À Cannes, Naomi Kawase est chez elle. Depuis sa Caméra d’or en 1997 pour son premier long-métrage, en passant par son Grand prix dix ans plus avec La Forêt de Mogari, la cinéaste n’aura cessé d’émailler les éditions du festival de ses mélodrames aquarelles.


On retrouve, dans Vers la lumière, cette respiration relaxante de la mise en scène, qui anesthésie les traumatismes humains grâce aux vents bienveillants de Mère Nature. Ici, elle traite le motif de la cécité, à travers un personnage de photographe dont la vue décline et le précipite à grands pas aux portes du noir absolu. Celui-ci fera la rencontre d’une jeune femme, dont le travail consiste à réaliser des versions audiodécrites de film. La cinéaste débute sur ce beau personnage de décodeuse sensorielle, réduite dans le prologue à deux grands yeux sombres, buvant le monde d’un regard concentré pour le recracher en mots. Sa tâche professionnelle relève pourtant de la gageure : trouver le bon rythme, le juste terme, les enchaînements adéquats ; se poser à chaque plan les bonnes questions : faut-il être descriptif ? Interprétatif ? Suggestif ?
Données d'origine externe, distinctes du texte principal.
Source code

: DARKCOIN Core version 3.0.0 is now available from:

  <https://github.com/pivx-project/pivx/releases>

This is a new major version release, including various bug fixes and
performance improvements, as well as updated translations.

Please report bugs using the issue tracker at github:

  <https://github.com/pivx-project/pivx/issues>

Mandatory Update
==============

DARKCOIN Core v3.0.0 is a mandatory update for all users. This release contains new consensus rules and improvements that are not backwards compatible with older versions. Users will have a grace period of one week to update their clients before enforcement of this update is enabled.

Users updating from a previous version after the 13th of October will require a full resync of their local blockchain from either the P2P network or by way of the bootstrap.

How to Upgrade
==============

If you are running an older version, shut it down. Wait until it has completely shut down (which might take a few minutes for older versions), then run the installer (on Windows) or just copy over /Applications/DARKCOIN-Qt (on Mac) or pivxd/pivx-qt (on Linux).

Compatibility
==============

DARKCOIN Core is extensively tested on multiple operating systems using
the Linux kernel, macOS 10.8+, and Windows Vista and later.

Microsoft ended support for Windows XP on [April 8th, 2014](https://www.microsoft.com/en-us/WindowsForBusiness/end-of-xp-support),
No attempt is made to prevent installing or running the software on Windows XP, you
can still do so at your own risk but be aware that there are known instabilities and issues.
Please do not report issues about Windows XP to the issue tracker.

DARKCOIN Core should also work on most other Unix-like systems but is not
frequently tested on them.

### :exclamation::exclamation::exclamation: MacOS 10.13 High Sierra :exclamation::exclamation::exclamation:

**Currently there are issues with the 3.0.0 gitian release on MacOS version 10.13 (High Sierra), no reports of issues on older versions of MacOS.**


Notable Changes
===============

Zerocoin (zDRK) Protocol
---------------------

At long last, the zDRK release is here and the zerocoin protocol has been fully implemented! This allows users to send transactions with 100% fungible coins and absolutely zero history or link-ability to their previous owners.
Inutile de préciser que Kawase n’a aucun mal à capitaliser subtilement sur ces interrogations, qui renvoient aux prérogatives les plus élémentaires de son cinéma. Car chez elle, le film est avant tout un sortilège, une berceuse, qui ne défile pas simplement devant nos yeux, mais nous englobe, nous immerge, mobilisant par le jeu des synesthésies la totalité de notre réseau sensoriel. C’est d’autant plus pertinent que ce versant méta ruisselle sur cette fable délicate sans jamais contrarier l’éclosion des sentiments. Malvoyant ou non, tout le monde progresse dans le noir de l’incertitude, mais chacun peut devenir la lumière de l’autre.